The gE indirect ELISA (ERADIKIT ™ Bulk Milk surveillance Kit, In3diagnostic, Italy), described in two previous papers [10], originally developed for the detection of antibodies in serum or concentrated/purified BM samples, was adapted for application on IgG enriched fractions obtained from PM samples collected in IBR-MV and in IBR-positive farms. The ELISA protocol was slightly modified based on the different diagnostic matrix to be investigated. Briefly, the enriched fractions were placed into two adjacent wells (200 μl/well), the former coated with the recombinant BoHV1 gE, while the latter with a negative antigen. The starting incubation was performed at room temperature (RT) for 120′ minutes. The plate was washed four times and a peroxidase-labeled secondary antibody diluted at 10 ng/ml in PBS 1.25% casein was added to each well. After 45 min of incubation at room temperature, four new washing cycles were performed before the addition of the substrate solution (3,3′,5,5′-tetramethylbenzidine, TMB). The reaction was stopped after 15 min using 100 μl/well of stop solution and read in a microplate spectrophotometer at 450 nm. The reactivity of each sample was calculated as the ratio, expressed as percentage, between the net OD value of the sample (gE-OD value – negative antigen OD value) and the net OD value of the positive control (gE-OD value – negative antigen OD value).

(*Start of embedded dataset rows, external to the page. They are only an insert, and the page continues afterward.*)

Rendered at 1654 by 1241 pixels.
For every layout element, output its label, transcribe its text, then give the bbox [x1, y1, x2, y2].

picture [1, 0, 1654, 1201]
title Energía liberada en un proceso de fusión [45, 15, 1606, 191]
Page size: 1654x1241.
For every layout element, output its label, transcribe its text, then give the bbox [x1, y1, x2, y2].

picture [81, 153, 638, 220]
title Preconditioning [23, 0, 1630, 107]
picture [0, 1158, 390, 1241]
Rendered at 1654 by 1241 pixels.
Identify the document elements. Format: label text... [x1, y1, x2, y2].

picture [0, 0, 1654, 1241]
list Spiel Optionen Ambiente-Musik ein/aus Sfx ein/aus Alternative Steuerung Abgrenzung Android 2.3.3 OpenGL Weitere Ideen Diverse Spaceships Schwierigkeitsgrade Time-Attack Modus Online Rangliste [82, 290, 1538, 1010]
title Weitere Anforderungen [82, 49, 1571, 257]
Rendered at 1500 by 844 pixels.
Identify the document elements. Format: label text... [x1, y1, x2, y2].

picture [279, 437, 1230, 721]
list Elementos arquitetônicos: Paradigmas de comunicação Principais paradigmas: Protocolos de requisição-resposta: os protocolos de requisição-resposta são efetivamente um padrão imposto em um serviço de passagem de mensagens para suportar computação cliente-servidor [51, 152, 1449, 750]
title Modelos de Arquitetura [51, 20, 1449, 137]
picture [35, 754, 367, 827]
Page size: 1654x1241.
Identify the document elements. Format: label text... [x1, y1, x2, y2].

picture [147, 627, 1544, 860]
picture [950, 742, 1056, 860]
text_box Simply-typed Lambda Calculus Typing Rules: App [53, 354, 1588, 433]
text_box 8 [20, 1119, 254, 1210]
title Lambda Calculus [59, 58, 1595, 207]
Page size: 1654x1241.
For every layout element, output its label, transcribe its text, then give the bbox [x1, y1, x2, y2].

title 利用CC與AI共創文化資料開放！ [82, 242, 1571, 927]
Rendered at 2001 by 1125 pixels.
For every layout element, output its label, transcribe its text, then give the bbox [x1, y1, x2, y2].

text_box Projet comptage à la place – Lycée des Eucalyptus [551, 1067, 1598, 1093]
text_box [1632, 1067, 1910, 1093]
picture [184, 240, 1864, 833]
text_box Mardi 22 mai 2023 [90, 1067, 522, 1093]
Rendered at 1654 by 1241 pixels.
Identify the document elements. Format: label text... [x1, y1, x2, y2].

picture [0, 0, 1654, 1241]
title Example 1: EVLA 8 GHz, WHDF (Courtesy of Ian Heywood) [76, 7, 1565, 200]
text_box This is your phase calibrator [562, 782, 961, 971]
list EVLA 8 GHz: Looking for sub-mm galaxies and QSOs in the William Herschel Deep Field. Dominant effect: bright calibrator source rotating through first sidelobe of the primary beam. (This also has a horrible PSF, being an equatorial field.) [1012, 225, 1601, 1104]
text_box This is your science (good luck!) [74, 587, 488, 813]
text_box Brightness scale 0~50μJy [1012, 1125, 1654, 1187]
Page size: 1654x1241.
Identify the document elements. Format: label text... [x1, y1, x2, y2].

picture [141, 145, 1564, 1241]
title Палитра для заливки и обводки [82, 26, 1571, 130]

Samples with a percentage of reactivity equal to or greater than 40% were classified as positive, those with reactivity between 30 and 40% as doubtful, and those with a reactivity lower than 30% were considered negative.

Data analyses

To evaluate the diagnostic performances of the proposed protocol, the ELISA results were compared to the number of positive animals within each milk pool. The goal was to evaluate the ability of the diagnostic protocol to show positive results if at least one gE positive animal was included in the pool. Results of official serological diagnostic procedures were used as gold standard. Diagnostic sensitivity and specificity were evaluated at pool level, as well as at farm level (i.e. all pools collected from a farm during the 18 months surveillance period, fitting the surveillance purpose of the method). The concordance between the results obtained during the study and the official serological investigations was calculated at farm level by Kappa Cohen coefficient. In more details, a farm from which at least one tested milk pool included at least one gE positive animal was considered as expected positive farm. Confidence interval of diagnostic sensitivity and specificity was calculated using Exact Binomial test (R Statistical software ver. 3.2.0).